I’d have to read more to be able to anything substantial about it as a literary work, but it’s more controversial than I though it’d be already. [Aisha] seems younger than I think she’d be for her age, but that’s not an important issue within context. And it’s not even how she was tempted towards adultery as much as it’s that fact that that goes directly against something that is in the Qu’ran. Not to mention that Aisha in Islamic tradition (or sunni tradition) is one of the four perfect women who are held up as what all Muslim women should aim to be as wel as one of the Mothers of the Faith (along with Khadijah, Mary, and Asiya (ra)). Plus, it strikes me personally as a misrepresentation of who she was. Adultery in general is just a huge deal (even more so then, and even more so for a public figure, and even more so for her) it doesn’t strike me as plausible that she’d have a moment of weakness in this manner unless she was having a crisis of faith as well as whatever personal issues she’s supposed to be dealing with, because it is such a huge, huge thing to slip up on.

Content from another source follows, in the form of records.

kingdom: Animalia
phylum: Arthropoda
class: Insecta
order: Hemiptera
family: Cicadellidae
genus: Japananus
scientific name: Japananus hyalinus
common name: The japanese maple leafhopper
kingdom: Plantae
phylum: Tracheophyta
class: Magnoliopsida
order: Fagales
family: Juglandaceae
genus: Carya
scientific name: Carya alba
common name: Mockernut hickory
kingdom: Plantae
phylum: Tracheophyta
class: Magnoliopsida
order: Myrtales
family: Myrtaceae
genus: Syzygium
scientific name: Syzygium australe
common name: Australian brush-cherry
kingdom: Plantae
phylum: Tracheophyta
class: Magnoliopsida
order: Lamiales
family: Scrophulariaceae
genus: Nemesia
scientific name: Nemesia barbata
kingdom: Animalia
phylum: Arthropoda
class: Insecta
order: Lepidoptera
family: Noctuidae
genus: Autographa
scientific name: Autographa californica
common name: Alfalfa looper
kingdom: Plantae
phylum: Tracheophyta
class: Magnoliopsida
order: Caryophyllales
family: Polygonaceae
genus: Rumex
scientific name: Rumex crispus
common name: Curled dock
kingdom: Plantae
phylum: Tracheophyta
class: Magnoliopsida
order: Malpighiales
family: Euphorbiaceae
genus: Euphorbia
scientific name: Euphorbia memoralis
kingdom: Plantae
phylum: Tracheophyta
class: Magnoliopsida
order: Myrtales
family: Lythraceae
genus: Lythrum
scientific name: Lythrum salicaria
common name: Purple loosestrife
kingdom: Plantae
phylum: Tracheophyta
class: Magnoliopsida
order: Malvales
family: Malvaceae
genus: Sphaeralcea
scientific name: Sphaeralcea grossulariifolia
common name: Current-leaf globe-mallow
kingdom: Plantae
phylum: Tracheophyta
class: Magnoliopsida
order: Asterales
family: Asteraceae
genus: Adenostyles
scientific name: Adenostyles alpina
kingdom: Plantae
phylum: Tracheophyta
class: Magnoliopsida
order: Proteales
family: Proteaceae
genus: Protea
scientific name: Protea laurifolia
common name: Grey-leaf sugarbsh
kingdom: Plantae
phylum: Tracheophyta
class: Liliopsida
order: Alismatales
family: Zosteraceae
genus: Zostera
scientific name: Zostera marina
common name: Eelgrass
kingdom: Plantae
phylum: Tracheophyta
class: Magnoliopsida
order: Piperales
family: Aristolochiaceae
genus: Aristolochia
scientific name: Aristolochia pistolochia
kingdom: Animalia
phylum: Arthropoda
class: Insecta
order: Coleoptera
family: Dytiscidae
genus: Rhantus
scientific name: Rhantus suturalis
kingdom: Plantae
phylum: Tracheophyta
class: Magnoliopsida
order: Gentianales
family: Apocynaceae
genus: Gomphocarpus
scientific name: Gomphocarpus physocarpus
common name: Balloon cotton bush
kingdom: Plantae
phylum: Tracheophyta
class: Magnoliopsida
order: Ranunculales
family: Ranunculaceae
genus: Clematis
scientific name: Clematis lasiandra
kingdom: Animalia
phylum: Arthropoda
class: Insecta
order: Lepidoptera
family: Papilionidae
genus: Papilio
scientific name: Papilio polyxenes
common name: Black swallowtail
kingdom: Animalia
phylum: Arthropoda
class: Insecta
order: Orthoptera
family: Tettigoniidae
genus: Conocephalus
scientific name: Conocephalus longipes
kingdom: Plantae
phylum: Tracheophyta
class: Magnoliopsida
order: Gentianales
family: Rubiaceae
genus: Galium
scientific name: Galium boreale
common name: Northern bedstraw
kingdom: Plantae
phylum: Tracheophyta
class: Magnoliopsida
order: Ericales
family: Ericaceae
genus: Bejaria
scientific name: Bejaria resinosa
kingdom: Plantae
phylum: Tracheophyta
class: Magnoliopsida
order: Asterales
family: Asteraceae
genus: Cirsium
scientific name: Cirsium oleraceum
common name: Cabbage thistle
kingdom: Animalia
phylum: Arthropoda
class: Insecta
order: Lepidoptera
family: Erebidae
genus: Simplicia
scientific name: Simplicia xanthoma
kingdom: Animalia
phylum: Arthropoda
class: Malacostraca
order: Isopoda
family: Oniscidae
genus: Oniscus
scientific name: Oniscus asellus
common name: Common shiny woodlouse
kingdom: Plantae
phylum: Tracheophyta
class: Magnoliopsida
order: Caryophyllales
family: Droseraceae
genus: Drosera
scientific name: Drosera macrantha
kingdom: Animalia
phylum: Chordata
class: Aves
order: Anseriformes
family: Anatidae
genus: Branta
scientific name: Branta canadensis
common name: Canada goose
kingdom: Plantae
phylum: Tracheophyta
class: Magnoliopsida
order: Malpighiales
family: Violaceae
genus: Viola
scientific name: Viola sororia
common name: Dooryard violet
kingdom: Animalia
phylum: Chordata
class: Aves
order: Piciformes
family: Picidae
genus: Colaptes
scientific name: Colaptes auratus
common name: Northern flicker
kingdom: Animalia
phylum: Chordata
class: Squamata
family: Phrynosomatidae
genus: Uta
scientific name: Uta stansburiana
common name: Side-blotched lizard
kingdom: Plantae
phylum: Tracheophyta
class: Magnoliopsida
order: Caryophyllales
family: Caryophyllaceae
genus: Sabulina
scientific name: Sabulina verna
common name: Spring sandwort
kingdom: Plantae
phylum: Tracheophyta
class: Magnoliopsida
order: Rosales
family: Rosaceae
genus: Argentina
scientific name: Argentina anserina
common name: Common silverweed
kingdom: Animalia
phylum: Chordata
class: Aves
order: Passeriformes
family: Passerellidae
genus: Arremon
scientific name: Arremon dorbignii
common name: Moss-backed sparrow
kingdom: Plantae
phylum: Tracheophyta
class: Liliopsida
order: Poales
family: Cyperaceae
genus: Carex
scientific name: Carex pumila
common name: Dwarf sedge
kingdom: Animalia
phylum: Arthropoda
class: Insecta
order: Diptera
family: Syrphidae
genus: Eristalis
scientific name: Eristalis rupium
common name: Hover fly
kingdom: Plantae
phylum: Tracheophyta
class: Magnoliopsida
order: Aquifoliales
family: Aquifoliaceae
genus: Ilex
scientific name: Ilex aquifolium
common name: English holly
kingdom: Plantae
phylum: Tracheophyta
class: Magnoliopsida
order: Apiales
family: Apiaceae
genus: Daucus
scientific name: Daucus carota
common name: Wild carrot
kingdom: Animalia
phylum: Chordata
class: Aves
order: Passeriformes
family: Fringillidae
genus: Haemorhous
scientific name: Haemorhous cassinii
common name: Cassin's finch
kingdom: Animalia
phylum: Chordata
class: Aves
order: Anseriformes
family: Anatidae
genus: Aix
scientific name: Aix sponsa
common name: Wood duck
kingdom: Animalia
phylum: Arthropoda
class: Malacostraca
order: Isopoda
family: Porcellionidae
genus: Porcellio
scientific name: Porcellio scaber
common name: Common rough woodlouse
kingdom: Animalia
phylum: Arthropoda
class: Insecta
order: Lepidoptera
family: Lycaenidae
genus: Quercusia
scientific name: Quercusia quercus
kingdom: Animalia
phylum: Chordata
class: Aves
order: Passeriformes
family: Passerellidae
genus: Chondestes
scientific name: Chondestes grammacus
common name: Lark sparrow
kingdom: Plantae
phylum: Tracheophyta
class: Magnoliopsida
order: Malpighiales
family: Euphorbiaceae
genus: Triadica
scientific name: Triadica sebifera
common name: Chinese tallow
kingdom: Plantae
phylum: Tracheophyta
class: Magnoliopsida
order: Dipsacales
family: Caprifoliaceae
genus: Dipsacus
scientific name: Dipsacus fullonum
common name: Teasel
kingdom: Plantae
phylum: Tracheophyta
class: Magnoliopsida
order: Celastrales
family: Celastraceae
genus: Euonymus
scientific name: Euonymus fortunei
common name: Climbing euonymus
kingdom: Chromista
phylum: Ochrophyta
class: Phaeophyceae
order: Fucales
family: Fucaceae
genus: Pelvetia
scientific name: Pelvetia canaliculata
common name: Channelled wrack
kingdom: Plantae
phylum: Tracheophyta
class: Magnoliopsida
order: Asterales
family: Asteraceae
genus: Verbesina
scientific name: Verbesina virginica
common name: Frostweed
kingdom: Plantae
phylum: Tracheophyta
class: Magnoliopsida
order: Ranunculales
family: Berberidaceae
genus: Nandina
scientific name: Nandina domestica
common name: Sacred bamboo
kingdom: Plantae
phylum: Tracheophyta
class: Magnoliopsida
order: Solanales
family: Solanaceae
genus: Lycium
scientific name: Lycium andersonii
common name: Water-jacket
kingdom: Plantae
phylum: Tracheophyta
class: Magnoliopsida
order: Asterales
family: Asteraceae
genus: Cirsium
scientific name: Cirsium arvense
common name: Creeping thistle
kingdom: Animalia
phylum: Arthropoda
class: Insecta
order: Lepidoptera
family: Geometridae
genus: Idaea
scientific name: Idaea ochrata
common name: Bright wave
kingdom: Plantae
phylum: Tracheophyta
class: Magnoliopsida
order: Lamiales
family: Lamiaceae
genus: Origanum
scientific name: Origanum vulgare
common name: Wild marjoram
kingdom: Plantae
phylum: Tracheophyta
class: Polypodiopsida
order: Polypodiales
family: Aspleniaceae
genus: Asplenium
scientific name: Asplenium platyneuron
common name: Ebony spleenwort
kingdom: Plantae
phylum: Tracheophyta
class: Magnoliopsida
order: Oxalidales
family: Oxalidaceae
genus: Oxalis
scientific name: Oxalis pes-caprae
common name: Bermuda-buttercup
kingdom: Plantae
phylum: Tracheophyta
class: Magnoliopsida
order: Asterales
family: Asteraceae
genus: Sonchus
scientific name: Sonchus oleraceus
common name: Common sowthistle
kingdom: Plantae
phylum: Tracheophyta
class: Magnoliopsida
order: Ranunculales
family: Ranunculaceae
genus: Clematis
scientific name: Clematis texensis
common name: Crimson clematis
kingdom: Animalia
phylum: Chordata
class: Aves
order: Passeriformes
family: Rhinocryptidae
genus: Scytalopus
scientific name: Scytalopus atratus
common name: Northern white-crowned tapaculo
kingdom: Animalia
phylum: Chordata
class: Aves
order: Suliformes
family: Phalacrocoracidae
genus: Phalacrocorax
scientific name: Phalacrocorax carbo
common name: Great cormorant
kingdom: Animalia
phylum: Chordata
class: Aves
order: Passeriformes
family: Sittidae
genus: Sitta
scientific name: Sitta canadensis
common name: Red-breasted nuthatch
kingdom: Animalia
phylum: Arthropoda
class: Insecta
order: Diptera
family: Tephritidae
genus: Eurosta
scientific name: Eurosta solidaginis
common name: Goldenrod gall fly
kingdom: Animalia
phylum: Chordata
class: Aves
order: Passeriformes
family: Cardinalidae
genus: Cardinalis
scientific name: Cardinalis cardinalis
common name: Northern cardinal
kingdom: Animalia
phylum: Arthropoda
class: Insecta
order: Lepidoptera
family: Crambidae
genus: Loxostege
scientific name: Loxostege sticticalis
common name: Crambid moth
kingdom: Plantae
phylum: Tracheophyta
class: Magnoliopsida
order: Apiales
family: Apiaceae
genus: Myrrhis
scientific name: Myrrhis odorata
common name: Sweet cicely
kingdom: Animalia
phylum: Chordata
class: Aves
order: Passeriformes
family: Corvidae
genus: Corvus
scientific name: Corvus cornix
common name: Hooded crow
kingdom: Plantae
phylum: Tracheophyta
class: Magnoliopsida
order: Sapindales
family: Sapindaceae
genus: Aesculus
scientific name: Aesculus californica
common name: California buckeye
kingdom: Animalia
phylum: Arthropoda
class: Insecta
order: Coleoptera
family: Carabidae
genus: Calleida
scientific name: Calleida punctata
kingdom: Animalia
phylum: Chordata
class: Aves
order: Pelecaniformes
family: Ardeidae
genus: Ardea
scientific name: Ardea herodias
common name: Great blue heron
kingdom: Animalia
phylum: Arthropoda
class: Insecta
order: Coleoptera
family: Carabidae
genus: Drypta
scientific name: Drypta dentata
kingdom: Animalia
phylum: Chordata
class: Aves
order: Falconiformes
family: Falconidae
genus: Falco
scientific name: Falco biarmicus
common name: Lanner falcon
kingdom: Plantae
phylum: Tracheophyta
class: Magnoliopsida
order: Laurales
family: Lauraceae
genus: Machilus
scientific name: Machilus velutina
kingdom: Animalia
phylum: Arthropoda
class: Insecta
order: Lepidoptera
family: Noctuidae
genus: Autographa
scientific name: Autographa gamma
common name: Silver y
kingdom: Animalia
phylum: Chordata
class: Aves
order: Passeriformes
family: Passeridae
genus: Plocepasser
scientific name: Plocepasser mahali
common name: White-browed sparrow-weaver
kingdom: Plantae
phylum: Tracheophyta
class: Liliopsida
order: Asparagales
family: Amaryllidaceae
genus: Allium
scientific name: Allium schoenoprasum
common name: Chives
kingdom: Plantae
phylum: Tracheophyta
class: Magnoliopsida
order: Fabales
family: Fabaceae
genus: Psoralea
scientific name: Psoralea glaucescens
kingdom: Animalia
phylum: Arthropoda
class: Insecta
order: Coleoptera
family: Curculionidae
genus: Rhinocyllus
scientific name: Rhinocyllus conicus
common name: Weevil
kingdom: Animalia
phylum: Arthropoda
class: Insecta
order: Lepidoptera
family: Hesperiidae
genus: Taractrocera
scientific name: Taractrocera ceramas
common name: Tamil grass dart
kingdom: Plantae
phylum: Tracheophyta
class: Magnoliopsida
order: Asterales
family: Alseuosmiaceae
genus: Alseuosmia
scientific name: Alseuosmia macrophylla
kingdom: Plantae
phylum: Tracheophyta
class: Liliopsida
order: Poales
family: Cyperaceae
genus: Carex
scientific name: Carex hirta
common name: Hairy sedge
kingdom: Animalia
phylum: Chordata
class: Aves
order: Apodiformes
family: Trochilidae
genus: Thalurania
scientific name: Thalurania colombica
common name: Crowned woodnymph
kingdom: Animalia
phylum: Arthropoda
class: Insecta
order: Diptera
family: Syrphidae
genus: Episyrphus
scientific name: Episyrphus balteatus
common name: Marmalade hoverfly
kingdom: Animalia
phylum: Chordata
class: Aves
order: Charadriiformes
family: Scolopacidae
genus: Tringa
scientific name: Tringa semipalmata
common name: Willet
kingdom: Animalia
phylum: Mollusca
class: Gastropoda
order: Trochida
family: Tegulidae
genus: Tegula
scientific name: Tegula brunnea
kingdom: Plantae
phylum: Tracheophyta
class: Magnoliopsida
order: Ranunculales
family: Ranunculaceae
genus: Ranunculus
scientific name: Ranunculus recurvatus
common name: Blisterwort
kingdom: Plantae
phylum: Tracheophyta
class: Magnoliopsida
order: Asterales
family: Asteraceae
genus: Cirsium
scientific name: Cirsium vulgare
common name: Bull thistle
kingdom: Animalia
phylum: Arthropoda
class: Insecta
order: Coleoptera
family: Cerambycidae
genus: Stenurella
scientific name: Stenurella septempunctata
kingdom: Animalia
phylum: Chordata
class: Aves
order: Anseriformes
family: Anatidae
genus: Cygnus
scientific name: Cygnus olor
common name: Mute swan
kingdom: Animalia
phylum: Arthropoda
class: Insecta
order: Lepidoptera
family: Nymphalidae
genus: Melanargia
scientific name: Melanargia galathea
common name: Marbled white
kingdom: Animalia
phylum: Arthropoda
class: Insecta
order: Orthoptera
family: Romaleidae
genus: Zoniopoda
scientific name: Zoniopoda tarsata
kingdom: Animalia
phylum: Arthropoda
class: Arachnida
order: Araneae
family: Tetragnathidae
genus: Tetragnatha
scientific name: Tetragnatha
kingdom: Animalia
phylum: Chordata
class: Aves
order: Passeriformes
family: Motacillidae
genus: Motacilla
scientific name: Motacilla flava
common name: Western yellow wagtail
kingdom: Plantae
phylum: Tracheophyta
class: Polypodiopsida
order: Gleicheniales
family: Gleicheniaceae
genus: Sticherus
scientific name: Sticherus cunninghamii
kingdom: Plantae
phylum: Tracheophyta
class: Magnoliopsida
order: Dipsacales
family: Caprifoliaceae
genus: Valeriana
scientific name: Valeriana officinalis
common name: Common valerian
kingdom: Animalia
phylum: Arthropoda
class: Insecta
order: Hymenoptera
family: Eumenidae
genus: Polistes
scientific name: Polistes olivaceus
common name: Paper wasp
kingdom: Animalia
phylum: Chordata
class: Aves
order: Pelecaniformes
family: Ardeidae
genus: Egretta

There are a slew of ways to evaluate the prologue: does it tease you to read more? Does the writing style please your readerly brain? Do the contents shock you? Does the characterization offend you deeply? Does the fiction make the idea of Mohammed and his life more or less accessible to you as a reader? Did you like it? And what about Brett Farve going to the Jets? No, sorry, that’s a different discussion.

I’m curious what you think of the prologue, so please share your thoughts. Thank you to Sherry Jones for sharing her work, and to shewhohashope for sharing her opinion and her time.